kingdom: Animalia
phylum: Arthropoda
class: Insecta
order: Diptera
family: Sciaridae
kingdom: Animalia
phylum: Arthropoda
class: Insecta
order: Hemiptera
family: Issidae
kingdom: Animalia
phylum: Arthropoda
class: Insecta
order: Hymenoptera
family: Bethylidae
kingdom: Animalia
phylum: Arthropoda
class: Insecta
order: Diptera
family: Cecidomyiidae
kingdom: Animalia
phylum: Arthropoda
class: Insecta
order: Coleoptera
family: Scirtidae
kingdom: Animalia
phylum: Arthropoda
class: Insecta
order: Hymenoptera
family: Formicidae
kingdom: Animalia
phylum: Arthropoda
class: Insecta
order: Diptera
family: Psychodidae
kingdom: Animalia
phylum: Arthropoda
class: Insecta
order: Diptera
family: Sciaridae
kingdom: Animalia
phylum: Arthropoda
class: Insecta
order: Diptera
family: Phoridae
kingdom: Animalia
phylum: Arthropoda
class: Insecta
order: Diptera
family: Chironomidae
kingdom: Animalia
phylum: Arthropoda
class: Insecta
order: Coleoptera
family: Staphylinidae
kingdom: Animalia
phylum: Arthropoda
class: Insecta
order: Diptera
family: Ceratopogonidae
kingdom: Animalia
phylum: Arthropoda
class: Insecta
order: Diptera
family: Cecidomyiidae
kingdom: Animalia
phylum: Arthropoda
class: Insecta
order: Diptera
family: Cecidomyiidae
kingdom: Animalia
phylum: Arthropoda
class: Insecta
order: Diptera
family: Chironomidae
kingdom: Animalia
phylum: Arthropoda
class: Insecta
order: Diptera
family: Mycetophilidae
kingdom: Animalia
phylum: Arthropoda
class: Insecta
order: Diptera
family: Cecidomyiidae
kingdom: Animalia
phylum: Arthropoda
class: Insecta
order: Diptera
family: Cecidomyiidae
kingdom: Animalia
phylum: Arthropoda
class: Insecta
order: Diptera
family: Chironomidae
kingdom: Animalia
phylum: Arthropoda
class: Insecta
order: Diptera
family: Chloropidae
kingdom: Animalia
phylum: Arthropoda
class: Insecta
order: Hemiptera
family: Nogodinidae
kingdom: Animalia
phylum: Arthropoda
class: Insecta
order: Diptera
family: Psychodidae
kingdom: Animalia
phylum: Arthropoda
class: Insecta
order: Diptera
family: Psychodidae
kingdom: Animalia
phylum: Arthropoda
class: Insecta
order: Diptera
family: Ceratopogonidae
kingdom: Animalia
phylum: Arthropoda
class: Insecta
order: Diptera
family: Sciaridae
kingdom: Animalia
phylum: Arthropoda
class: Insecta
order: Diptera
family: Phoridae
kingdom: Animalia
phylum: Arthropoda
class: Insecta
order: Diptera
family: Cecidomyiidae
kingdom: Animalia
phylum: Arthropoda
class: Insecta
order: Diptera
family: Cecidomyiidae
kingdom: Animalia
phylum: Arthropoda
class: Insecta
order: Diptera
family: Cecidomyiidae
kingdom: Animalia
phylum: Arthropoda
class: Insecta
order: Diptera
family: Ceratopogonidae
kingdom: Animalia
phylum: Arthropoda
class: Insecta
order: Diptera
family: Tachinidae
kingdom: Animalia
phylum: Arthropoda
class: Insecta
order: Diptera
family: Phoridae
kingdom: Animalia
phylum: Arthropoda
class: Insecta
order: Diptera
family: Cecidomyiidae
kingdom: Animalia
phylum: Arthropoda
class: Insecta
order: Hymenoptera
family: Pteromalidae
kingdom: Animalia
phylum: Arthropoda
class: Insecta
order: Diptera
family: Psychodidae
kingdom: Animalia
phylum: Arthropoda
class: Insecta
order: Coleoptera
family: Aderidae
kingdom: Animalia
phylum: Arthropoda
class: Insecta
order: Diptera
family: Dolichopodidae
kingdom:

▬▬▬▬▬▬▬▬▬▬

Please lay out every line of all the items above as a JSON list of strings, one string per line, leaving out blank lines.

» **Task solution**
[
  "kingdom: Animalia",
  "phylum: Arthropoda",
  "class: Insecta",
  "order: Diptera",
  "family: Sciaridae",
  "kingdom: Animalia",
  "phylum: Arthropoda",
  "class: Insecta",
  "order: Hemiptera",
  "family: Issidae",
  "kingdom: Animalia",
  "phylum: Arthropoda",
  "class: Insecta",
  "order: Hymenoptera",
  "family: Bethylidae",
  "kingdom: Animalia",
  "phylum: Arthropoda",
  "class: Insecta",
  "order: Diptera",
  "family: Cecidomyiidae",
  "kingdom: Animalia",
  "phylum: Arthropoda",
  "class: Insecta",
  "order: Coleoptera",
  "family: Scirtidae",
  "kingdom: Animalia",
  "phylum: Arthropoda",
  "class: Insecta",
  "order: Hymenoptera",
  "family: Formicidae",
  "kingdom: Animalia",
  "phylum: Arthropoda",
  "class: Insecta",
  "order: Diptera",
  "family: Psychodidae",
  "kingdom: Animalia",
  "phylum: Arthropoda",
  "class: Insecta",
  "order: Diptera",
  "family: Sciaridae",
  "kingdom: Animalia",
  "phylum: Arthropoda",
  "class: Insecta",
  "order: Diptera",
  "family: Phoridae",
  "kingdom: Animalia",
  "phylum: Arthropoda",
  "class: Insecta",
  "order: Diptera",
  "family: Chironomidae",
  "kingdom: Animalia",
  "phylum: Arthropoda",
  "class: Insecta",
  "order: Coleoptera",
  "family: Staphylinidae",
  "kingdom: Animalia",
  "phylum: Arthropoda",
  "class: Insecta",
  "order: Diptera",
  "family: Ceratopogonidae",
  "kingdom: Animalia",
  "phylum: Arthropoda",
  "class: Insecta",
  "order: Diptera",
  "family: Cecidomyiidae",
  "kingdom: Animalia",
  "phylum: Arthropoda",
  "class: Insecta",
  "order: Diptera",
  "family: Cecidomyiidae",
  "kingdom: Animalia",
  "phylum: Arthropoda",
  "class: Insecta",
  "order: Diptera",
  "family: Chironomidae",
  "kingdom: Animalia",
  "phylum: Arthropoda",
  "class: Insecta",
  "order: Diptera",
  "family: Mycetophilidae",
  "kingdom: Animalia",
  "phylum: Arthropoda",
  "class: Insecta",
  "order: Diptera",
  "family: Cecidomyiidae",
  "kingdom: Animalia",
  "phylum: Arthropoda",
  "class: Insecta",
  "order: Diptera",
  "family: Cecidomyiidae",
  "kingdom: Animalia",
  "phylum: Arthropoda",
  "class: Insecta",
  "order: Diptera",
  "family: Chironomidae",
  "kingdom: Animalia",
  "phylum: Arthropoda",
  "class: Insecta",
  "order: Diptera",
  "family: Chloropidae",
  "kingdom: Animalia",
  "phylum: Arthropoda",
  "class: Insecta",
  "order: Hemiptera",
  "family: Nogodinidae",
  "kingdom: Animalia",
  "phylum: Arthropoda",
  "class: Insecta",
  "order: Diptera",
  "family: Psychodidae",
  "kingdom: Animalia",
  "phylum: Arthropoda",
  "class: Insecta",
  "order: Diptera",
  "family: Psychodidae",
  "kingdom: Animalia",
  "phylum: Arthropoda",
  "class: Insecta",
  "order: Diptera",
  "family: Ceratopogonidae",
  "kingdom: Animalia",
  "phylum: Arthropoda",
  "class: Insecta",
  "order: Diptera",
  "family: Sciaridae",
  "kingdom: Animalia",
  "phylum: Arthropoda",
  "class: Insecta",
  "order: Diptera",
  "family: Phoridae",
  "kingdom: Animalia",
  "phylum: Arthropoda",
  "class: Insecta",
  "order: Diptera",
  "family: Cecidomyiidae",
  "kingdom: Animalia",
  "phylum: Arthropoda",
  "class: Insecta",
  "order: Diptera",
  "family: Cecidomyiidae",
  "kingdom: Animalia",
  "phylum: Arthropoda",
  "class: Insecta",
  "order: Diptera",
  "family: Cecidomyiidae",
  "kingdom: Animalia",
  "phylum: Arthropoda",
  "class: Insecta",
  "order: Diptera",
  "family: Ceratopogonidae",
  "kingdom: Animalia",
  "phylum: Arthropoda",
  "class: Insecta",
  "order: Diptera",
  "family: Tachinidae",
  "kingdom: Animalia",
  "phylum: Arthropoda",
  "class: Insecta",
  "order: Diptera",
  "family: Phoridae",
  "kingdom: Animalia",
  "phylum: Arthropoda",
  "class: Insecta",
  "order: Diptera",
  "family: Cecidomyiidae",
  "kingdom: Animalia",
  "phylum: Arthropoda",
  "class: Insecta",
  "order: Hymenoptera",
  "family: Pteromalidae",
  "kingdom: Animalia",
  "phylum: Arthropoda",
  "class: Insecta",
  "order: Diptera",
  "family: Psychodidae",
  "kingdom: Animalia",
  "phylum: Arthropoda",
  "class: Insecta",
  "order: Coleoptera",
  "family: Aderidae",
  "kingdom: Animalia",
  "phylum: Arthropoda",
  "class: Insecta",
  "order: Diptera",
  "family: Dolichopodidae",
  "kingdom:"
]